Pragmatic reasoning schemas

People do not use formal ‘syntactic’ rules for logical implication in these tasks.
Specific memory cueing.

A marked increase in correct performance when given the rationale for the rule.

Social contract theory

As a result of evolutionary pressures, people have a number of innate special purpose mechanisms to handle problems that have been critical to survival over many millennia.

Social contract theory: proposes that rules expressing payment of cost for privileges will be easily solved in 4 cards tasks as the correct choices would uncover cheating.
Humans have evolved so that they possess a ‘cheat detecting algorithm’ which will focus on possible cases of cheating.

The only reliable facilitations of the four-cards task with thematic materials occur when the rule used is a social contract and is understood as such by the participants.

Deontic rules: rules regarding obligations and typically involve terms such as ‘should’, ‘must’,
Ought, may and so on.

Rules regarding what may or must be done.

The selection task as optimal data selection

If the proposed rule and the alternative null hypothesis are viewed as equally likely initially, and the probabilities of p’s and q’s are seen as fairly low, then the best choices on Bayes’s theorem to discriminate between the two hypotheses are the p card, the q card and then not-q card in that order.
The not-p card would yield no discriminating information.
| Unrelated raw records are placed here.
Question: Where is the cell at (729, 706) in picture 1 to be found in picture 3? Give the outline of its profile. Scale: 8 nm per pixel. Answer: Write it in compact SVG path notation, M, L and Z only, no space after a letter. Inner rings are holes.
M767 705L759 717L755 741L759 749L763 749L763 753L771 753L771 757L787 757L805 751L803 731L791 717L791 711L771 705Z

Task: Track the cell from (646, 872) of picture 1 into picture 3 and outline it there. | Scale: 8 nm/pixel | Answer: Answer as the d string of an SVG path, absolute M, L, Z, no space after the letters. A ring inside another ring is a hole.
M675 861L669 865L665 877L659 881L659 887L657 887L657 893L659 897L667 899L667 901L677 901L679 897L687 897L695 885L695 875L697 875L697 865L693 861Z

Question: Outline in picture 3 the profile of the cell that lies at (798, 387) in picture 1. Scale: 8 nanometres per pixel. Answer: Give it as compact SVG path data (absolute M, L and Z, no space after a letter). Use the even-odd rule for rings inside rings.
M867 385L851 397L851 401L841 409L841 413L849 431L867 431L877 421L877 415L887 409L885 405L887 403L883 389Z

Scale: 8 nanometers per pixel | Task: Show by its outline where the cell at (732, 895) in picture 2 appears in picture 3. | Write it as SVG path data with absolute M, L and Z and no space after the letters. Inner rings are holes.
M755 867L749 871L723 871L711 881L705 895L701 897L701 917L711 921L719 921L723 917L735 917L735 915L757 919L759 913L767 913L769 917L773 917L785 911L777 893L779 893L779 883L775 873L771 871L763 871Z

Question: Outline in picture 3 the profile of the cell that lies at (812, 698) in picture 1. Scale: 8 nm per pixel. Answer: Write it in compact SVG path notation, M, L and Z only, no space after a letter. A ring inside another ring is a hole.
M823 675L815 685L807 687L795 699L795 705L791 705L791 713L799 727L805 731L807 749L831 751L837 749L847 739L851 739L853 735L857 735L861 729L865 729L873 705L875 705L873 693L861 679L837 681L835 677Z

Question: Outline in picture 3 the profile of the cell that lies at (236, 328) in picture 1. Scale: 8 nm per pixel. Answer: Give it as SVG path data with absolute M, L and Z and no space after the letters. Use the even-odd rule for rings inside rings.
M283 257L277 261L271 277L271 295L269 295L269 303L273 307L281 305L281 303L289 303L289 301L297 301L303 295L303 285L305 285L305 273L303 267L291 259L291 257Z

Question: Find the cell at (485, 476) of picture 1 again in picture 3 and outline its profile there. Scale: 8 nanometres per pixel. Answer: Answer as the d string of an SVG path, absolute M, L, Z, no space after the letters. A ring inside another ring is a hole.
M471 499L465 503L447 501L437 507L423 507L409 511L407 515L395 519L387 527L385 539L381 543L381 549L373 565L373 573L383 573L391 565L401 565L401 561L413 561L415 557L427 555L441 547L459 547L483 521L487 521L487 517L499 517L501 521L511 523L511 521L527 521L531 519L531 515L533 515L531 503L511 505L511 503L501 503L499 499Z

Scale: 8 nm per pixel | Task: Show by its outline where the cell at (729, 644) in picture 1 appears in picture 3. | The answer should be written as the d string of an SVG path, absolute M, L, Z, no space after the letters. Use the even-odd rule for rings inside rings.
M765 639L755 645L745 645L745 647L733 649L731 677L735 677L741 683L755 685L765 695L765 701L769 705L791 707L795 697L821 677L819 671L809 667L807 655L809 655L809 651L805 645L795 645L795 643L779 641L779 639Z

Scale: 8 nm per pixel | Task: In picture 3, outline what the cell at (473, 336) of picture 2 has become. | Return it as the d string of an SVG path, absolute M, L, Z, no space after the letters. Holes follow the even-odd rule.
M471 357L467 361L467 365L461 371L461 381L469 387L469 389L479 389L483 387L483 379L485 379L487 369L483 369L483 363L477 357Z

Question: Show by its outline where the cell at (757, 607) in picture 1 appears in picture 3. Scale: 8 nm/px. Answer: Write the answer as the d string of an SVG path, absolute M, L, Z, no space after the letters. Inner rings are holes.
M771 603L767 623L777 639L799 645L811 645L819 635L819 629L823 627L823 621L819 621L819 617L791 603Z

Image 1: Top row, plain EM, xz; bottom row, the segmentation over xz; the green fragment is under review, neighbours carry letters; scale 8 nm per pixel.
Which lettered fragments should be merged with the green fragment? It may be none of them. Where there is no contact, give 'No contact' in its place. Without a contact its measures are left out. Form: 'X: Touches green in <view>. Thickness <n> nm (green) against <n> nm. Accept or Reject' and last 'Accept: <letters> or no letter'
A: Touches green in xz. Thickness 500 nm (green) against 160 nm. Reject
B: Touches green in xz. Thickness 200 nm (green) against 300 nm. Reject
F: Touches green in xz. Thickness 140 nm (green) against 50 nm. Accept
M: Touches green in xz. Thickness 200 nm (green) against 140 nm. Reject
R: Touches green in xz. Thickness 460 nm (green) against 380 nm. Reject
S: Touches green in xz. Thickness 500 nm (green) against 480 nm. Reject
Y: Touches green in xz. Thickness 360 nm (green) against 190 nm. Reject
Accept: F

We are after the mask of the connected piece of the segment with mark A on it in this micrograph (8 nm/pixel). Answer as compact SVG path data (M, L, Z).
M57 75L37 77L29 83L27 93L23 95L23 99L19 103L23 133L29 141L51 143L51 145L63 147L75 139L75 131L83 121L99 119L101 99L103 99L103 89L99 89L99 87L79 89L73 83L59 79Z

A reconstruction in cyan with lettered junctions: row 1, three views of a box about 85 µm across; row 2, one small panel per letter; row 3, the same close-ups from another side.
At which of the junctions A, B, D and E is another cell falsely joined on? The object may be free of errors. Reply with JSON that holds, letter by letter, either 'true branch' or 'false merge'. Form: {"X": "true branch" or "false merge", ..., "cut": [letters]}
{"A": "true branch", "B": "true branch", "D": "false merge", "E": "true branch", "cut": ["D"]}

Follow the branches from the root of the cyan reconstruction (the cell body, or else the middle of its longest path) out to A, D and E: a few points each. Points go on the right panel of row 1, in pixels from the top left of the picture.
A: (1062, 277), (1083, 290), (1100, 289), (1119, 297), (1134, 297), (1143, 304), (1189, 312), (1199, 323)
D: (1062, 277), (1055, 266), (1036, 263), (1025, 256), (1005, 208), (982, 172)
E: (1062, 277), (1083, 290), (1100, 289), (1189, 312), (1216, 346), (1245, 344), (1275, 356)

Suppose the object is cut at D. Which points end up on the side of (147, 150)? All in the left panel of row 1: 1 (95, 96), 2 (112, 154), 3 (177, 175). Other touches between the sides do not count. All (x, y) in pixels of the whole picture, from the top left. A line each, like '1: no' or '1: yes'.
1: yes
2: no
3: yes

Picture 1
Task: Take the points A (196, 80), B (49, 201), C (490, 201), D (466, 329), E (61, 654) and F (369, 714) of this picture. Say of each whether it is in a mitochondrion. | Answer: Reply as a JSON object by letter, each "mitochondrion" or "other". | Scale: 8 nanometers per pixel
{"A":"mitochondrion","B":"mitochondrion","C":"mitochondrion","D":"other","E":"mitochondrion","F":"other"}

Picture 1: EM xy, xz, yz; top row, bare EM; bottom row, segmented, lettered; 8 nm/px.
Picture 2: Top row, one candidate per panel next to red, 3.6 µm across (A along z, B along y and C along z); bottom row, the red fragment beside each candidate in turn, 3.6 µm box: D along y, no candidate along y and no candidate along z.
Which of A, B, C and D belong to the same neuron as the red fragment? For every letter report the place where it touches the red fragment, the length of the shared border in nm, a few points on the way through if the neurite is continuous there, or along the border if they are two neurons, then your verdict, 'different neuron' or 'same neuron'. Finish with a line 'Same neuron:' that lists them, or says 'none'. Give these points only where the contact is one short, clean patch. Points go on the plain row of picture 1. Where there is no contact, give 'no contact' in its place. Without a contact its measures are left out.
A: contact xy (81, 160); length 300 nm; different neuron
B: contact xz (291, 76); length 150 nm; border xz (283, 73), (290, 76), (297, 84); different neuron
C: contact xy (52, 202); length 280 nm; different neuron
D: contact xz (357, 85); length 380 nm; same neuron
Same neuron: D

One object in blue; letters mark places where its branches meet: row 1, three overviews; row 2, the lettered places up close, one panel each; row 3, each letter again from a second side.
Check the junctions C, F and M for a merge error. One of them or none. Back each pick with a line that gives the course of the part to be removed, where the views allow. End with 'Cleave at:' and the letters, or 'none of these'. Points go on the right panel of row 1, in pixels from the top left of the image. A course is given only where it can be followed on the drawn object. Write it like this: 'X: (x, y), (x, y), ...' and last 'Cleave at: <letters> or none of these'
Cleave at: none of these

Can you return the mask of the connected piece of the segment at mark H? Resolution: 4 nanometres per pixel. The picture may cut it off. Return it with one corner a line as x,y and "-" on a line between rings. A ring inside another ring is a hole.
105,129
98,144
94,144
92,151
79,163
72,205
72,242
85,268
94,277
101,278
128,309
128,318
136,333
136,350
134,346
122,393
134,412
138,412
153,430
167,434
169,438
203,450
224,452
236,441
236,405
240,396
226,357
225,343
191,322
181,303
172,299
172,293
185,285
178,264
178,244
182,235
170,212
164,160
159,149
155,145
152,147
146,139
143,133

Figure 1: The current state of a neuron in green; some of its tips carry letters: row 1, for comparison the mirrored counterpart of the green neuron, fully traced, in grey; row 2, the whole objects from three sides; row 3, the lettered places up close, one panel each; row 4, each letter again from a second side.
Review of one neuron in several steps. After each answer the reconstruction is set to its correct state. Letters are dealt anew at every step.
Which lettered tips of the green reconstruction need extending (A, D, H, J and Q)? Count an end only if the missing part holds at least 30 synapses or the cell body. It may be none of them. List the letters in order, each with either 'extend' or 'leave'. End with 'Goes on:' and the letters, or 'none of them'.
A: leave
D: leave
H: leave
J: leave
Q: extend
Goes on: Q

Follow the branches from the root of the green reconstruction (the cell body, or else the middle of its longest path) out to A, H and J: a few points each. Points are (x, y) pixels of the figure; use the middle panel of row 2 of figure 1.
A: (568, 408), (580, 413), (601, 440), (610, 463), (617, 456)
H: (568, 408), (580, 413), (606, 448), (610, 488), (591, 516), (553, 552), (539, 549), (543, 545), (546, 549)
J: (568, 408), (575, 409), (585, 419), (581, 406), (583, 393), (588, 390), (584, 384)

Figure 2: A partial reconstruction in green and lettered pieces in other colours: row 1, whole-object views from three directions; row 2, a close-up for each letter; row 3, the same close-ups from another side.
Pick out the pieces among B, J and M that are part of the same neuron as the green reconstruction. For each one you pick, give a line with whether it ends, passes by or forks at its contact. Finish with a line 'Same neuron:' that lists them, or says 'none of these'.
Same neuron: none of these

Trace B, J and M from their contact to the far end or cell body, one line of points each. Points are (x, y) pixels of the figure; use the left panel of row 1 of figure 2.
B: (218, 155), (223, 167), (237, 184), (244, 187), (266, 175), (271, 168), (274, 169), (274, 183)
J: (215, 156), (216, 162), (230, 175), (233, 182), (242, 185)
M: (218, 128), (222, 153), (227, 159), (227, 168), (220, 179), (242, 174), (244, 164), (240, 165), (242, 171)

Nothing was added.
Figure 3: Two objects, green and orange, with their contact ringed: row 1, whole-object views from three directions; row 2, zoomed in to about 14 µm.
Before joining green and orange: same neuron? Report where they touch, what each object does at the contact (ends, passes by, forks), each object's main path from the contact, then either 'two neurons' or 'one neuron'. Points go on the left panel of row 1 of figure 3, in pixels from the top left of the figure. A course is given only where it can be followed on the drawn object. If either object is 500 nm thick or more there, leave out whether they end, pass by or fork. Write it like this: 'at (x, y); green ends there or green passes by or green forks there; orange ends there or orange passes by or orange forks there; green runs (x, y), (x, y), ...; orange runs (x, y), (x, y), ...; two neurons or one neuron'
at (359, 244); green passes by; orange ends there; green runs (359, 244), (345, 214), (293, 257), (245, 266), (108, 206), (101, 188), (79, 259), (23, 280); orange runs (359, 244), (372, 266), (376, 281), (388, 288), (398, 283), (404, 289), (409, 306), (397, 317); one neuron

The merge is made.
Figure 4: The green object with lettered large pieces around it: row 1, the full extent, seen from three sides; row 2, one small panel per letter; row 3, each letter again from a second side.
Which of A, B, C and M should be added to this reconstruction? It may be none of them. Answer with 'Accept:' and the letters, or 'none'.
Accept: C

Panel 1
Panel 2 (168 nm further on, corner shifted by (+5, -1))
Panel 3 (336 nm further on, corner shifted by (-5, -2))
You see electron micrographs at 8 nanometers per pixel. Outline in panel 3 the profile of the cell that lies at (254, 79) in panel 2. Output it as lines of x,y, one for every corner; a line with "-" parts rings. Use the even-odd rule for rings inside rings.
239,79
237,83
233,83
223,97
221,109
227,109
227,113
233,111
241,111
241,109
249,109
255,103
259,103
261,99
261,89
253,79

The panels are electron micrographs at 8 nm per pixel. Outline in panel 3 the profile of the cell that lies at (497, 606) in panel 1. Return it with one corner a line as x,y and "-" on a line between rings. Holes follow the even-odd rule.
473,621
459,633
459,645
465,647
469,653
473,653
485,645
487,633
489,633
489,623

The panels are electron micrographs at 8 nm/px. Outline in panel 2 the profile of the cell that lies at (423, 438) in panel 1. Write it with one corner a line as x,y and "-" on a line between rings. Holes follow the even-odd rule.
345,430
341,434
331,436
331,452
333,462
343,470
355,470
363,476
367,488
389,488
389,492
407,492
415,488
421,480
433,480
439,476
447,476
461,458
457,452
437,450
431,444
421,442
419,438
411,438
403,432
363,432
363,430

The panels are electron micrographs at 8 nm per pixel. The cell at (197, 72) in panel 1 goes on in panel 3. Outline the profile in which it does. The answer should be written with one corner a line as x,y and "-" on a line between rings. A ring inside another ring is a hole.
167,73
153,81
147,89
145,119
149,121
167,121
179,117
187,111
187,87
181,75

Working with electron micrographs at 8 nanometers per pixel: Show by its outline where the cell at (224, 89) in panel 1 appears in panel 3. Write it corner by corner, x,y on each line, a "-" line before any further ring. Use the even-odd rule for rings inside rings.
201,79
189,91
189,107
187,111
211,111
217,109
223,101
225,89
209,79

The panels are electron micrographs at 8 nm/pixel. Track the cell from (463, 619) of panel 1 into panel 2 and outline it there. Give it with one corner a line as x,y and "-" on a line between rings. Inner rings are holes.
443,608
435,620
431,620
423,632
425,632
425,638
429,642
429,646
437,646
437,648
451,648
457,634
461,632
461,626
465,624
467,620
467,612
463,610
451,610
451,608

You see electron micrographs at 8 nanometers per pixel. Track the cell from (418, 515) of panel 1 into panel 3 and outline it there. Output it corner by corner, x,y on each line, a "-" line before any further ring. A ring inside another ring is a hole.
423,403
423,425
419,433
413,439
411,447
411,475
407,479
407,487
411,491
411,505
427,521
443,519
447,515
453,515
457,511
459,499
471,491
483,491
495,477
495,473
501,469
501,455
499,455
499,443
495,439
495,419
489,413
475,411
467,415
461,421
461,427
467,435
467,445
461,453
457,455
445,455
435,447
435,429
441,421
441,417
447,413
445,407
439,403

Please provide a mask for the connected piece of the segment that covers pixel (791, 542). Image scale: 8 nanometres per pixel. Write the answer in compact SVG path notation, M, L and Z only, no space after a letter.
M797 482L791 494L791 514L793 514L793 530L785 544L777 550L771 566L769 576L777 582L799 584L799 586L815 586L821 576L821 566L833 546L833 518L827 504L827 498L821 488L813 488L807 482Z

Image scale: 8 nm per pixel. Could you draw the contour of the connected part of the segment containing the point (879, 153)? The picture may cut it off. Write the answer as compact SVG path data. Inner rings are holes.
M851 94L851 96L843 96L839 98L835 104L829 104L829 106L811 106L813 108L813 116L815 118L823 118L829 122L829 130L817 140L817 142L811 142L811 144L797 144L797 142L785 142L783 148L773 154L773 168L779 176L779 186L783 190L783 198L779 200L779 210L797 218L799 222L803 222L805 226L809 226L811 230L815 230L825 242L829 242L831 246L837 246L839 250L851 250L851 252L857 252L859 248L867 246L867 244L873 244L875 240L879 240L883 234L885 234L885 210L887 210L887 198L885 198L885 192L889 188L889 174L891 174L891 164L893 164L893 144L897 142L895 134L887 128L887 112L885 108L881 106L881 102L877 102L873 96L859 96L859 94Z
The optimal data selection model argues that people will home in on rare events as being most informative and the predictions are based on that assumption.

Generating and testing hypotheses

Wason’s reversed 20 question task

A special task in which people generate over-restrictive hypotheses.

The overwhelming tendency is for people simply to generate series consistent with their particular hypotheses and to keep on doing so until they felt sufficiently confident to announce their own hypothesis as correct.

Simulated research environments

Naive people tend neither to consider alternative hypotheses nor to seek out potentially falsifying data.

Confirmation bias: in hypothesis testing, is a tendency to seek out and attend only to information consistent with the hypothesis while ignoring falsifying information.

If participants did obtain explicit falsifying information, they generally used this information to reject incorrect hypotheses.